▶ Entries taken from a collection:
• • • •
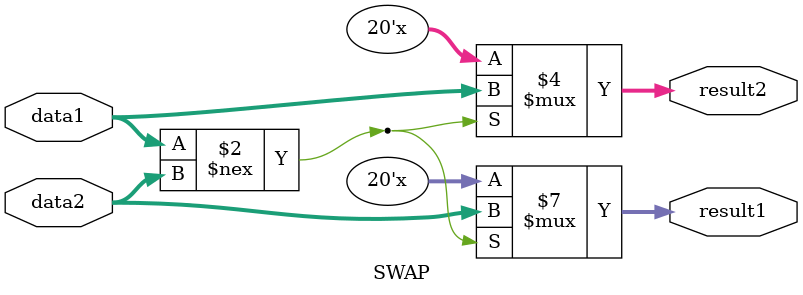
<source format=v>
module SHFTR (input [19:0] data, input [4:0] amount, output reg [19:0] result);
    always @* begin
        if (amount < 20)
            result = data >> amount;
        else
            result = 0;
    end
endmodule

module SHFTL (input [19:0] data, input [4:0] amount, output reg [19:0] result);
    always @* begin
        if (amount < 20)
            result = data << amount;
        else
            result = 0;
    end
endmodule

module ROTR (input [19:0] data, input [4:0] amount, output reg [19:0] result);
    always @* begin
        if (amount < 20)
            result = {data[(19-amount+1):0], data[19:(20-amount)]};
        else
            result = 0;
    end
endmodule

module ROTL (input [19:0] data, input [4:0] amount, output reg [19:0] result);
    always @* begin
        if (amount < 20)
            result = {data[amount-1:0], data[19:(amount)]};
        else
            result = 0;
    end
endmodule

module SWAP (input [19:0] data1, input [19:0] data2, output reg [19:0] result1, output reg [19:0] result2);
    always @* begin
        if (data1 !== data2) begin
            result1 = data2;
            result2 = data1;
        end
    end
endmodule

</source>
• • • •
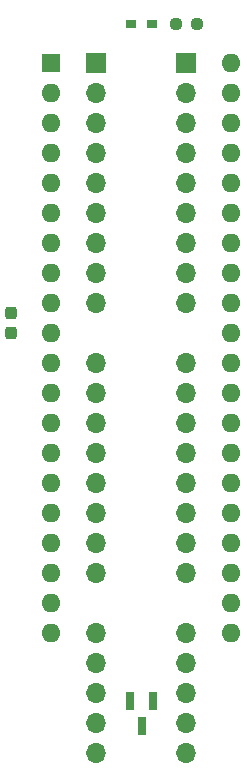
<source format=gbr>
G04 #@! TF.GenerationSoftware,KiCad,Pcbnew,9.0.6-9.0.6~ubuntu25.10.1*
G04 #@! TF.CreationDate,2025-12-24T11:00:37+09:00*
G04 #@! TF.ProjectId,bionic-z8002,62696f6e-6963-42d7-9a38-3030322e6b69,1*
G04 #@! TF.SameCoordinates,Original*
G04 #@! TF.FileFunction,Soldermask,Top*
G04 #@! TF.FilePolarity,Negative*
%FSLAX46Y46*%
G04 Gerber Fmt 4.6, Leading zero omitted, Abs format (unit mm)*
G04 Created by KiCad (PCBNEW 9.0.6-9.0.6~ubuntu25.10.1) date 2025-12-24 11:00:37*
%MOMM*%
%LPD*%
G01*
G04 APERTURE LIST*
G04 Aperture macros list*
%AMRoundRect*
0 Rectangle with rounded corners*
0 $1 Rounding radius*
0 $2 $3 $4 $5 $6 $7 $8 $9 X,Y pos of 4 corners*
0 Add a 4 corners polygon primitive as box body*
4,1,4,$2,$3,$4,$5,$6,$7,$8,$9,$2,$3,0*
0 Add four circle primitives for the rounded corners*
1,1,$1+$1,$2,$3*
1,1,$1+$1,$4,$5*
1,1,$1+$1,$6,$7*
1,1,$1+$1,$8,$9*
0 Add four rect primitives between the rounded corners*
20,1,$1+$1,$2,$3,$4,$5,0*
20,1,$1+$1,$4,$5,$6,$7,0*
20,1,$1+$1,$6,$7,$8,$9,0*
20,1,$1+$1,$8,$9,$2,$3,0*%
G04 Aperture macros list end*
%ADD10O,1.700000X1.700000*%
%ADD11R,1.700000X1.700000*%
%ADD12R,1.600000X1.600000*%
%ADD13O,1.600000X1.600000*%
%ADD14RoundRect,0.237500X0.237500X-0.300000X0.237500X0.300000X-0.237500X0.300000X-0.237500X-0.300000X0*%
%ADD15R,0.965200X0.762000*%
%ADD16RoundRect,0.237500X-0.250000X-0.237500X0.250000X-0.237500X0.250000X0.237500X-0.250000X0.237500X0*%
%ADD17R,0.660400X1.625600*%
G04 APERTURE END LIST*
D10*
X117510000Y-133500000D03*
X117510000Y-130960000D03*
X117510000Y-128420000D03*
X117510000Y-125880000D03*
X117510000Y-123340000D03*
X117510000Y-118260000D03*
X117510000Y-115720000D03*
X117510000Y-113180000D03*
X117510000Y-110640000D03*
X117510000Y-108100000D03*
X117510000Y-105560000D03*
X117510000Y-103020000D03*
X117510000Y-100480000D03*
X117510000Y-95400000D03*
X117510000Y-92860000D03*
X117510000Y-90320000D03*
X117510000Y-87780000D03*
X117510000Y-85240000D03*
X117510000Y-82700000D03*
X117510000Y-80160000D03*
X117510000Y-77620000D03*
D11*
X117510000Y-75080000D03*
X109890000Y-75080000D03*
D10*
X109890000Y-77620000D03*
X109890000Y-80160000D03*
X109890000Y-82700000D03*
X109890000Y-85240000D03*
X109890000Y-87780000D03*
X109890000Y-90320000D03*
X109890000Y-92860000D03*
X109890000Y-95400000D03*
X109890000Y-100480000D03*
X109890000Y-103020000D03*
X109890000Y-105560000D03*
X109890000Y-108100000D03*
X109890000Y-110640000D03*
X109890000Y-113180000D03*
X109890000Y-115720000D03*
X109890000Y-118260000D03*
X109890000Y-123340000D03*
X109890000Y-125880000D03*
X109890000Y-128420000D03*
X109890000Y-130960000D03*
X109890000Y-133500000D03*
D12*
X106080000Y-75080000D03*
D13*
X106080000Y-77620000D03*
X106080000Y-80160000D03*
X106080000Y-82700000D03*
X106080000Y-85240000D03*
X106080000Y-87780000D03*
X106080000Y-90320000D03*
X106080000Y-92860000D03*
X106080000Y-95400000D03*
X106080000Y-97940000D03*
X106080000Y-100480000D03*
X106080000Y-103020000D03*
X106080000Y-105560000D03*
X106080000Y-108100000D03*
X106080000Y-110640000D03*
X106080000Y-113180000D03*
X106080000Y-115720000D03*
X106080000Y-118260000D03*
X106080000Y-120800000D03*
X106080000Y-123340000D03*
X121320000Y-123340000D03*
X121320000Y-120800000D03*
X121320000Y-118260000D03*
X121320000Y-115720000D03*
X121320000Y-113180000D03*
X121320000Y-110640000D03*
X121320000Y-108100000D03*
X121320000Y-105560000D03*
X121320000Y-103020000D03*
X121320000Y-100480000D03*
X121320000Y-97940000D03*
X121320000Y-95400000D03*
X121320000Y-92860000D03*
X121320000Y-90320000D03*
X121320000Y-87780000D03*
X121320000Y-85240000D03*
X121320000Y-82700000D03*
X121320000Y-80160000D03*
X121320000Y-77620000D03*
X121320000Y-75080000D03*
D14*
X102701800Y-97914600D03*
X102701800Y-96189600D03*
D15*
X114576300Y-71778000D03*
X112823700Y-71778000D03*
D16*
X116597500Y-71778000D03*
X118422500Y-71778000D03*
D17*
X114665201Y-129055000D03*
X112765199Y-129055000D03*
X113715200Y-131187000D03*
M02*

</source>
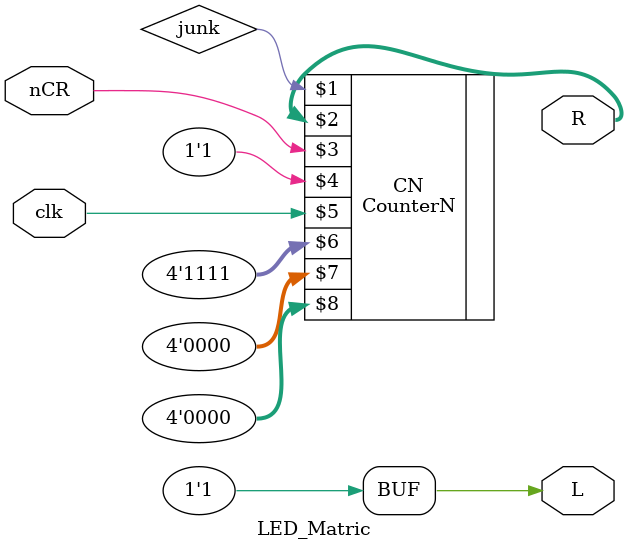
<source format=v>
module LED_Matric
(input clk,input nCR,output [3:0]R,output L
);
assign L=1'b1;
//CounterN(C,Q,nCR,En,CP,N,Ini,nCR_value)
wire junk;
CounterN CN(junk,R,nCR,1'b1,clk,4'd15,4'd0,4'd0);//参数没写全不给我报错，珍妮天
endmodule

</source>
• • • •
▶ WHAT NEEDS TO BE DONE: Retype the portion of the data above that starts on the line with "G04 Aperture macros list*" and finishes on the line with "0 Add four circle", including both of those lines.

▶ WRITTEN ANSWER:
G04 Aperture macros list*
%AMRoundRect*
0 Rectangle with rounded corners*
0 $1 Rounding radius*
0 $2 $3 $4 $5 $6 $7 $8 $9 X,Y pos of 4 corners*
0 Add a 4 corners polygon primitive as box body*
4,1,4,$2,$3,$4,$5,$6,$7,$8,$9,$2,$3,0*
0 Add four circle primitives for the rounded corners*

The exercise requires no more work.